The testing done at Michigan State University is being verified by a national lab in Ames, Iowa.
It is the fourth deer killed in the 3F2 hunting unit to test positive for the disease in the past five years, and the first buck. Infected does were killed in 2009, 2010 and 2011, all in the same general area.
CWD affects the nervous system of members of the deer family and is always fatal. The state Game and Fish Department has been monitoring for it since 2002 through samples taken from hunter-harvested deer.
Scientists have found no evidence that the disease can be transmitted naturally to people or livestock.
SD attorney general's annual pie day is Saturday
PIERRE, S.D. (AP) - South Dakota Attorney General Marty Jackley is hosting the 16th annual Pie Day in the state Capitol in Pierre on Saturday.
The annual event includes free pie, cookies, coffee and ice cream.
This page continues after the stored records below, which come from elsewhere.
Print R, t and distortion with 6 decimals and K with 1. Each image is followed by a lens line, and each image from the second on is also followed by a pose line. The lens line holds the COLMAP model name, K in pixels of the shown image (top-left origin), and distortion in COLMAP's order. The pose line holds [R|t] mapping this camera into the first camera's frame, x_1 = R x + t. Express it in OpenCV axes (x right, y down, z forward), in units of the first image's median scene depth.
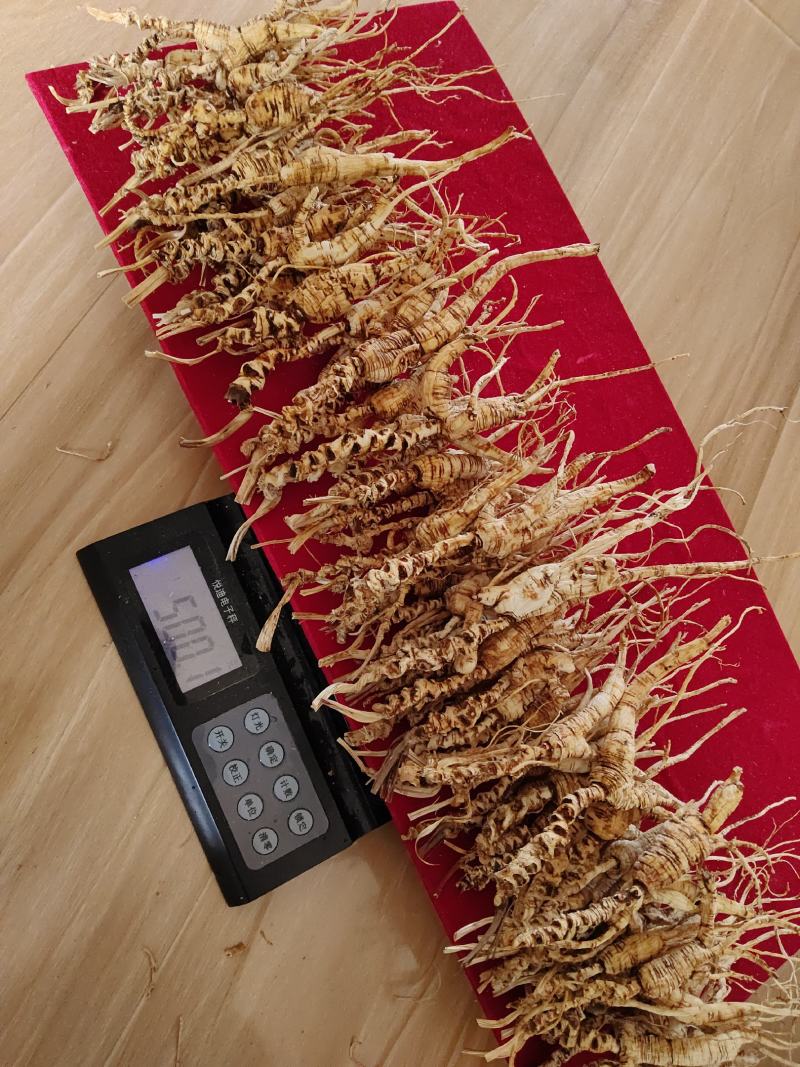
lens RADIAL K [[856.4, 0, 395.3], [0, 856.4, 537.1], [0, 0, 1]] dist [0.117467, -0.278117]
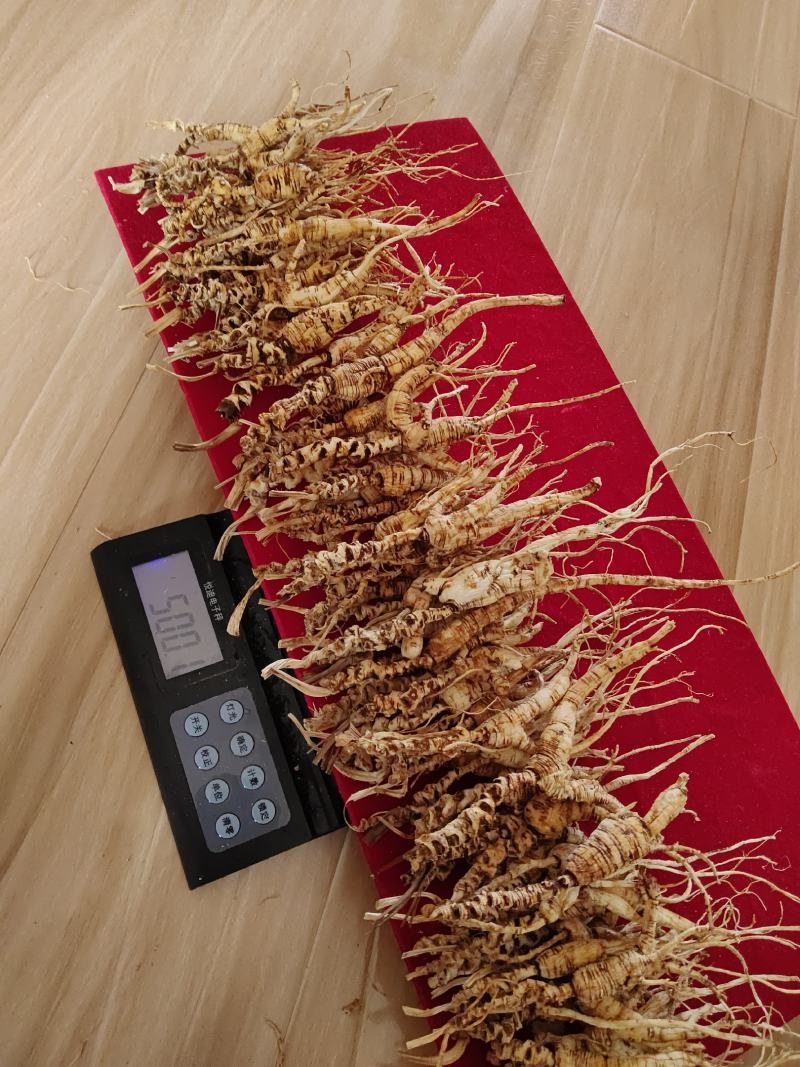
lens RADIAL K [[856.4, 0, 395.3], [0, 856.4, 537.1], [0, 0, 1]] dist [0.117467, -0.278117]
pose [[0.990214, 0.024496, -0.137389, 0.202576], [-0.048360, 0.983707, -0.173155, 0.192745], [0.130909, 0.178105, 0.975265, -0.067857]]
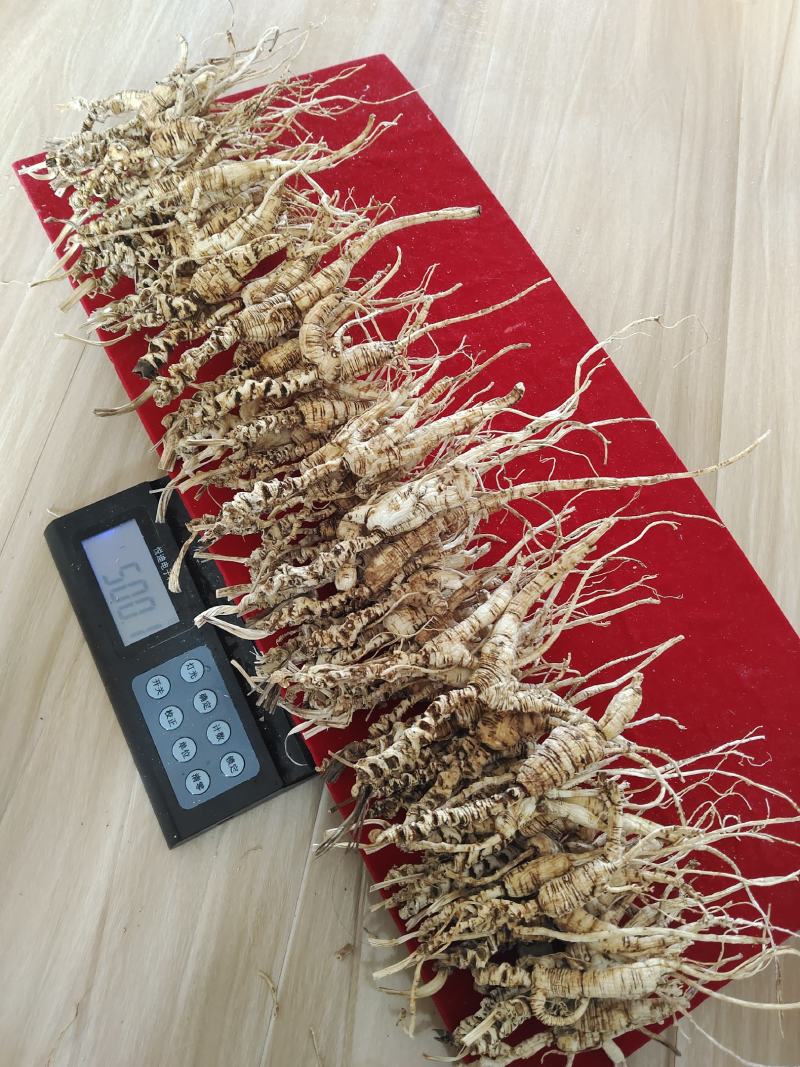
lens RADIAL K [[856.4, 0, 395.3], [0, 856.4, 537.1], [0, 0, 1]] dist [0.117467, -0.278117]
pose [[0.970893, -0.099386, -0.217920, 0.369420], [0.064042, 0.984438, -0.163646, 0.265252], [0.230793, 0.144927, 0.962149, -0.000119]]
The event runs from 11 a.m. to 3 p.m. and features free entertainment.
Pie Day began when Mark Barnett was attorney general.
Barnett, now a circuit judge, told workers at a polling place that state law prevented them from offering snacks or goodies to voters. Instead, he invited them to Pierre to have pie, and the event has been held each year since.
WILD CARD WINNER
Wild Card 2 ticket sold in Sturgis worth $6,000
STURGIS, S.D. (AP) - A Wild Card 2 ticket sold in Sturgis is worth $6,000 in the latest drawing.
State lottery officials say the ticket matched all five white ball numbers but missed the Wild Card to win the game's second prize in Saturday's drawing. The odds of winning it are 1 in about 127,000.
The winner has about six months to claim the money.
Wild Card 2 is played in the Dakotas, Montana and Idaho. The jackpot is at $625,000 for Wednesday's drawing.